I have been missing from my blog for some time. Life has certainly been happening and I have been presented with lots of twists and turns along the way. A blog post possibly won’t justify where and how I’ve journeyed the last year, so for now my intention is to simply be present with what is. It sounds great in theory and truly an art to manifest. If anything the last two years have taught us that being present is all we really have. The world as we knew it is no longer and in some ways that is worth celebrating.
What I can say is the last couple of years for me have been an absolute shit show. The lessons profound, quick and at times feel like you have fallen flat on your face with little room to breathe. I am not going to sugar coat or promote that everything happens for a reason or that the mess has become the message. To be perfectly honest everything I have once known doesn’t seem to matter anymore and all I know for certain is what is present in the here and now. What is real and what is not for each and every one of us.
What I am learning again is to trust. Disconnection to self and living in our current climate has been fkn hard (well for me it has been). I have struggled for the last 18 months or so big time and I have questioned time and time again what it is all truly about. Big questions I know and not ones that I have solid answers for. What was is no longer and what I have believed to be true and real is in fact, merely a distraction.
So for now what I feel to be real and true is to be simply in my light and darkness. I have sat in the murkiness and glory of my darkness for a while now. I didn’t rush the process, I didn’t force myself to feel better and I certainly didn’t practice positivity. In fact I did the opposite and accepted myself for where I was in those moments. The grace of time is allowing me to uncover the gifts that I am surely and slowly unwrapping, but this time I am in no hurry.
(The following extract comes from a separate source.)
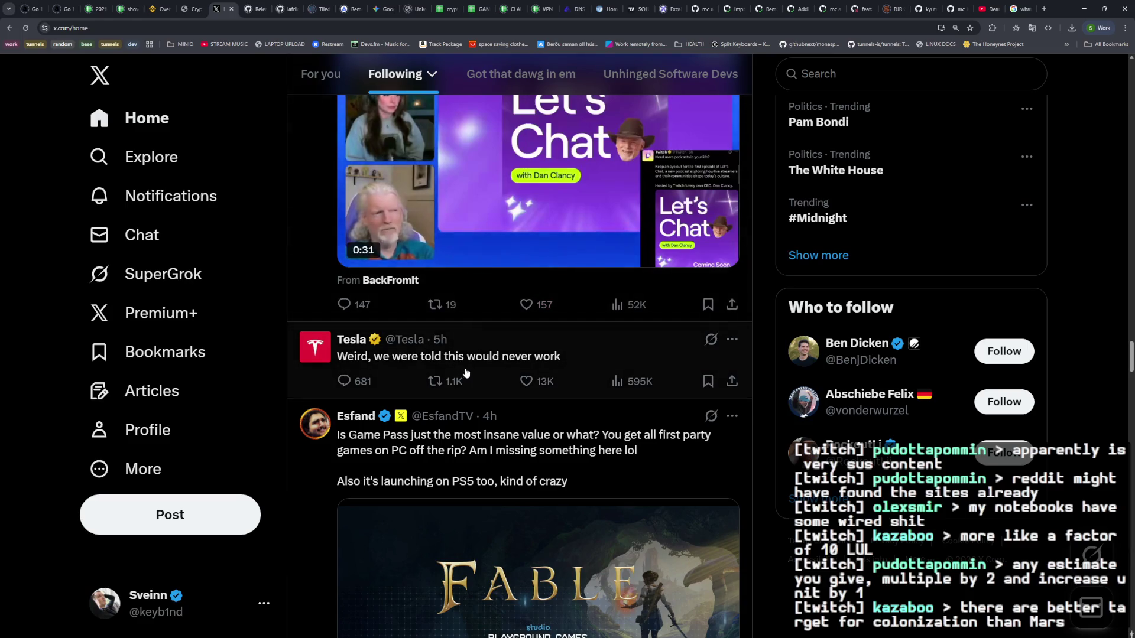
{"action": "scroll", "coordinate": [452, 364], "scroll_direction": "down", "scroll_amount": 1}
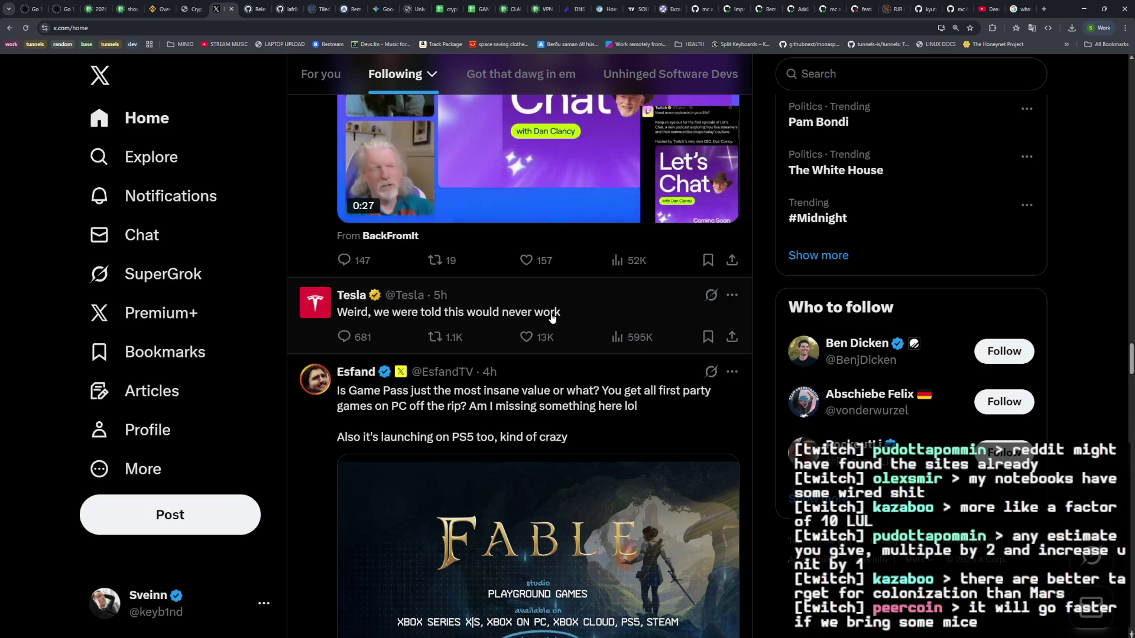
{"action": "scroll", "coordinate": [538, 372], "scroll_direction": "down", "scroll_amount": 2}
To truly surrender to what is, to remember who I am and why I am here. I am not going to profess that by any means of the imagination that I have it all worked out. Trust me I don’t, however what I do know is what exists is no longer working. I am tired of the old paradigm that we have lived in for so long and perhaps it is simply time to create a new one. A world where we tap into the ancient wisdom and inner knowing, remembering who we truly are.
With a splash of mermaid magic and let unicorns lead your way.